Is your milk supply low – or is something else going on? Here are 10 common issues breastfeeding parents encounter that might make you think your milk supply low…when it really isn’t.
It’s easy to feel like your milk supply is low.
In fact, around 30% of women who wean early do so because of perceived low milk supply. While a portion of these women truly suffer from low milk supply – there’s a good portion who likely had an adequate supply but, for one reason or other, didn’t think they did.
Understanding what constitutes adequate milk supply is the first step in knowing whether your supply is sufficient or not. In our on demand breastfeeding class “The Complete Online Breastfeeding Class“, you will learn everything you need to know about starting your milk supply out on the right foot – and how to know if something is wrong. All from the comfort of your home.

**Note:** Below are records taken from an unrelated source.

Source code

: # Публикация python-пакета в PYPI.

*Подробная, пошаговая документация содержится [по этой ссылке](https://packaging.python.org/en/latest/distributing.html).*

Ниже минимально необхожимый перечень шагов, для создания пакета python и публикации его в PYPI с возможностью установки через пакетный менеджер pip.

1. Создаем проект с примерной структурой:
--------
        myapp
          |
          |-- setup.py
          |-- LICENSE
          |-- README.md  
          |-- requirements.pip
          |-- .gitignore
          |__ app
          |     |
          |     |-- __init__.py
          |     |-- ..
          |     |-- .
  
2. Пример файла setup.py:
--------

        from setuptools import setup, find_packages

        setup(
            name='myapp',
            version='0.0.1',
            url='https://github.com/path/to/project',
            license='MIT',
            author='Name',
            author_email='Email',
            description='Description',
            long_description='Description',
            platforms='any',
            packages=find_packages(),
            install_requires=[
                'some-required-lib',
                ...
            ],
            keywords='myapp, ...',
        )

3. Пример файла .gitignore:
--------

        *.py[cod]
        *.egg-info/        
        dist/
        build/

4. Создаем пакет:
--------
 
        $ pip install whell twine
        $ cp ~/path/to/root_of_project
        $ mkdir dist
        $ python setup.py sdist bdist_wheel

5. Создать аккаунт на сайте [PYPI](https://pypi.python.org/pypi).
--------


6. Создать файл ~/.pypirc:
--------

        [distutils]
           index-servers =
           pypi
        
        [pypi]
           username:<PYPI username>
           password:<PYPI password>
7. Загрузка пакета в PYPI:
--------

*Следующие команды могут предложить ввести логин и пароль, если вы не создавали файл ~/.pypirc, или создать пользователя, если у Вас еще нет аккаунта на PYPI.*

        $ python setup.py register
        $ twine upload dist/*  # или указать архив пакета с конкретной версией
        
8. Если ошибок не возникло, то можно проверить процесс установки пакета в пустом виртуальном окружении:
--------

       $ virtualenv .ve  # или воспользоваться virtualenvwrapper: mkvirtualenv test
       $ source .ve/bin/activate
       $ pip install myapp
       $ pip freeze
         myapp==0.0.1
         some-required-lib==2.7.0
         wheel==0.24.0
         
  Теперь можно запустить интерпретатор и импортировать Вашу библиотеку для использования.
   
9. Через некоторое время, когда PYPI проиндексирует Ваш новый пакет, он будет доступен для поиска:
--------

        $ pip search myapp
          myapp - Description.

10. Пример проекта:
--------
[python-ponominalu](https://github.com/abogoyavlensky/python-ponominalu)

There are a few different signs that your milk supply is low. However, it’s also very possible that your baby is getting enough milk – and their behavior is indicative of something else (including just being a baby).
If any of the signs mentioned below are combined with lack of sufficient weight gain, not enough diapers or ANY signs of dehydration or lethargy- low milk supply may be the culprit. You need to contact a medical professional immediately. There are sometimes other issues at play but it’s definitely worth looking at supply.
Is My Milk Supply Low or Is it Just My Baby?
Baby Suddenly nursing more
Babies don’t always eat the exact same amount of food at each meal – I mean, do you?! Sometimes a baby will start nursing more because they are hungrier at certain times of days, going through a growth spurt, or they simply just want to nurse.
Often, a baby nursing more is simply them telling your body to make more milk!
Baby wakes frequently at night
Night waking is very common for babies – regardless of what the sleep training manual of the week says 🙂 A baby waking at night does not mean they aren’t getting enough milk during the day. I’m always so surprised, when I mention that night waking is normal, how many moms message me to say, “I am so glad you told me that. I thought I was the only one who had a baby waking up at x amount of months”
No longer feeling letdown
The letdown sensation is a tricky one. Some women never feel it, others feel it rather intensely. If you once felt it and no longer do, it’s often more a sign that your milk supply has regulated. I find the letdown reflex settles with time.
Baby gulps a bottle down
It can feel alarming when your baby gulps a bottle down after you’ve just nursed them – it can certainly make you feel like your baby must not be getting enough to eat!
This is one of the trickiest thing a baby can do, and it does not mean they aren’t getting enough at the breast. This is more often due to the fact that a baby will suck when you put something in their mouth – and if the bottle isn’t being paced fed, they keep swallowing because the milk is coming out!
Breast milk is quickly digested. Some mothers have a lower storage capacity than others, which may mean more frequent feedings. It is very normal for a breastfed baby to want to nurse frequently – I can’t tell you how many moms I’ve talked to who say their baby nurses every 1.5-2 hours at six months!
Length of feedings decrease
As a baby grows, they tend to get more efficient at getting milk out and will take less time to eat. As long as they seem satisfied after a feed, a quick feed doesn’t mean a thing in most situations.
For me, I have a scale that I use at home for weighted feeds on occasion. Once I was curious how much my son was getting in five minutes – and it was neatly five ounces. Babies can eat quickly!
Breasts feel soft
As your supply regulates around around 6+ weeks, your breasts may not feel as full all the time. Engorgement is not a normal state of breastfeeding, so it’s actually not a good thing if your breasts feel firm and full all the time!
Fussy at the breast
There are many reasons why a baby might be fussy at the breast, including a slow letdown, ear infections, illness, bottle preference, or, simply being a baby. If this is a common problem, it might be worth while to work with an IBCLC to see if they have any advice for you.
Pumping small amounts
The amount of milk you pump is NOT a good indicator of your actual milk supply. A baby with a good latch can be more effective at getting milk out of the breast than a pump.
When you are pumping in addition to breastfeeding, typical output is about .25-2 ounces per session. When replacing a feed, 1-1.5 ounces per hour from the last time you pumped or nursed is expected.
Baby sucks on hands during feed
While sucking on their hands can be an early feeding cue, it’s also not uncommon at all for your baby just to suck on their hands!
Breasts stop leaking
The amount of leakage varies from woman to woman and often stops completely once your milk supply is regulated. I know some women who never leak a drop and have an amazing supply!